WHAT IS EXPECTED: If a line in the records below contains the word "candle", copy it.
** RECORD SET follows **
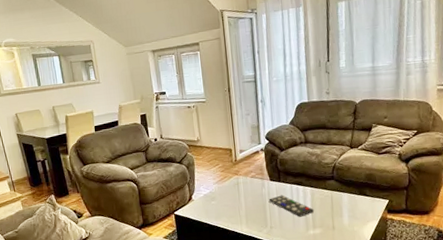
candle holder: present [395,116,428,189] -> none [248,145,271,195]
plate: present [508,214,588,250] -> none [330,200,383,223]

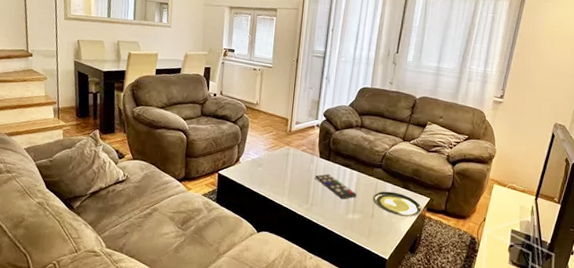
plate: none [330,200,383,223] -> present [372,191,423,217]

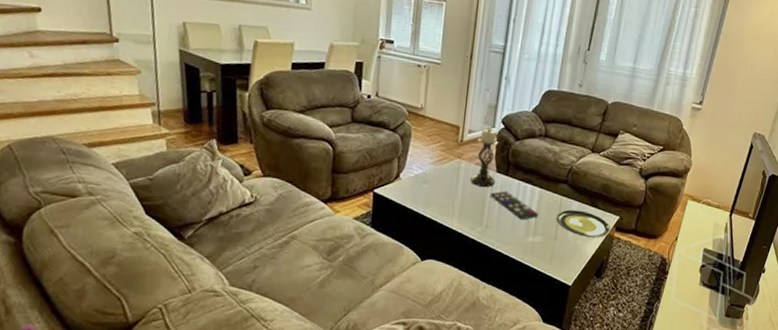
candle holder: none [298,119,321,170] -> present [470,127,499,187]

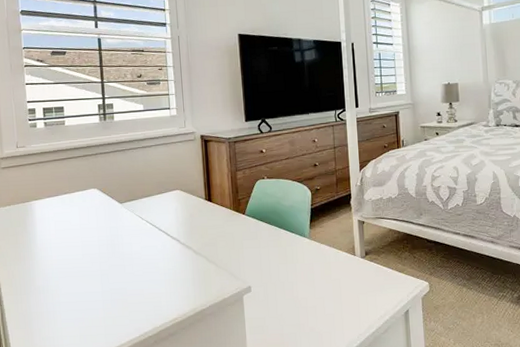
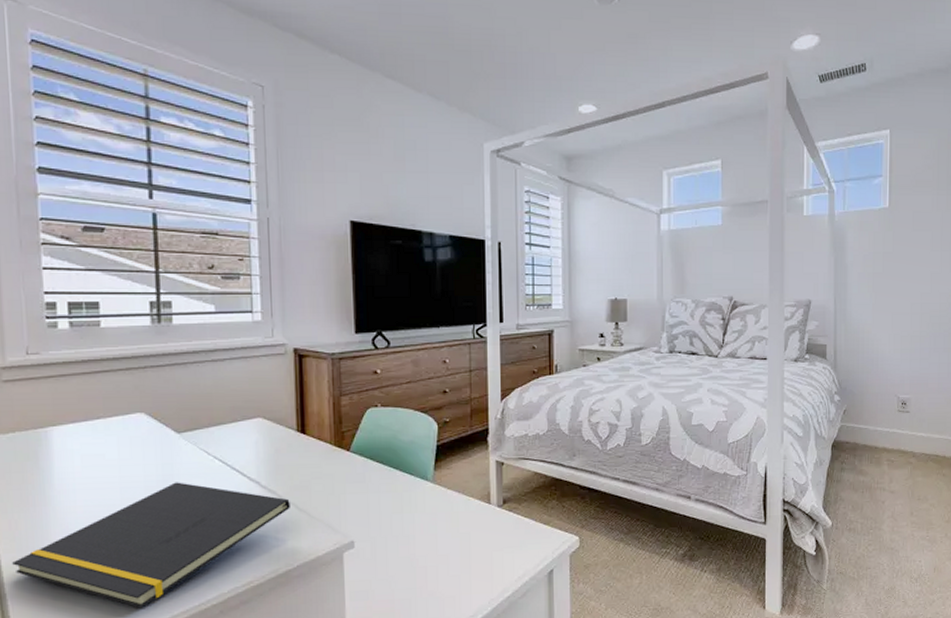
notepad: none [11,241,202,338] -> present [12,482,290,608]

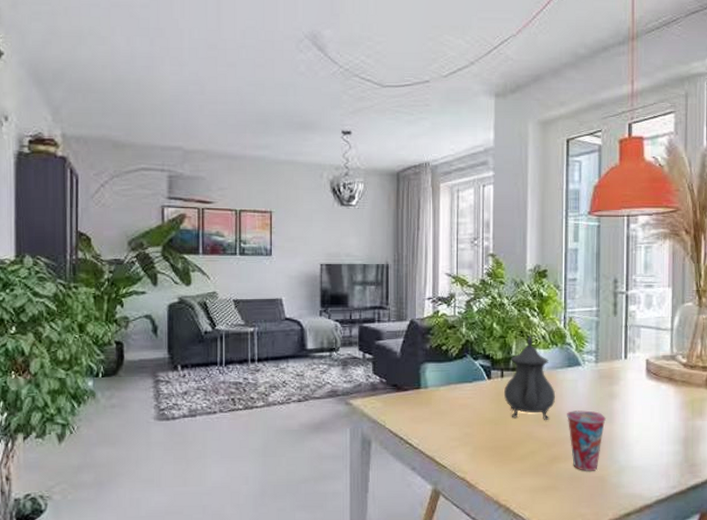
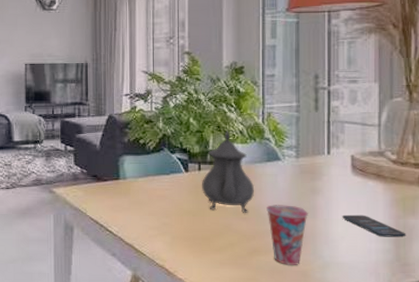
smartphone: none [637,418,694,439] -> present [342,214,406,237]

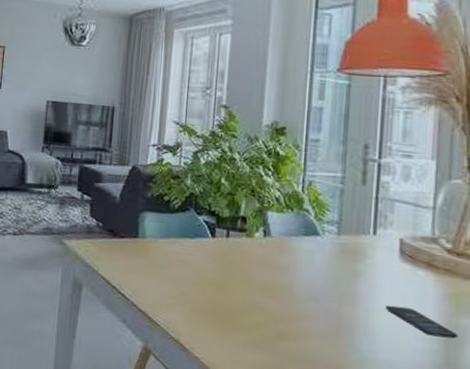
teapot: present [202,129,255,213] -> none [229,195,289,291]
cup: present [267,205,308,266] -> none [300,284,347,358]

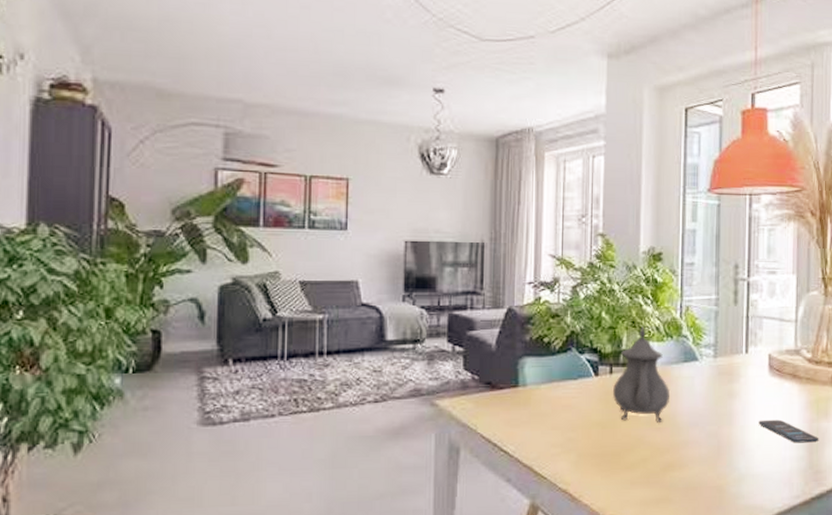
teapot: none [229,195,289,291] -> present [613,325,671,422]

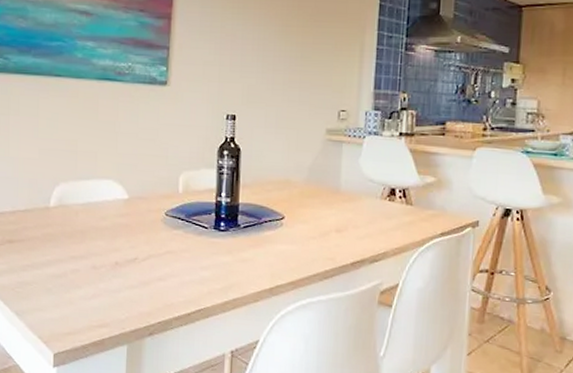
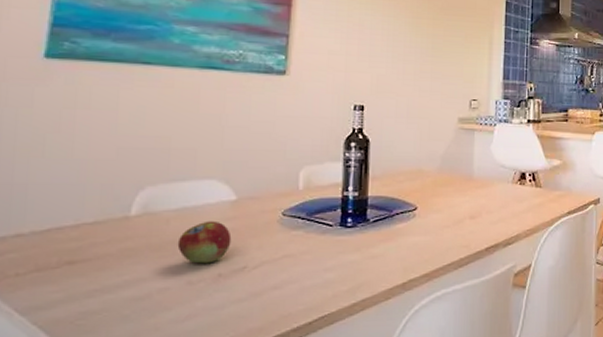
fruit: none [84,215,125,252] -> present [177,220,232,264]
** End of RECORD SET **
PROBLEM SOLUTION:
candle holder: present [395,116,428,189] -> none [248,145,271,195]
candle holder: none [298,119,321,170] -> present [470,127,499,187]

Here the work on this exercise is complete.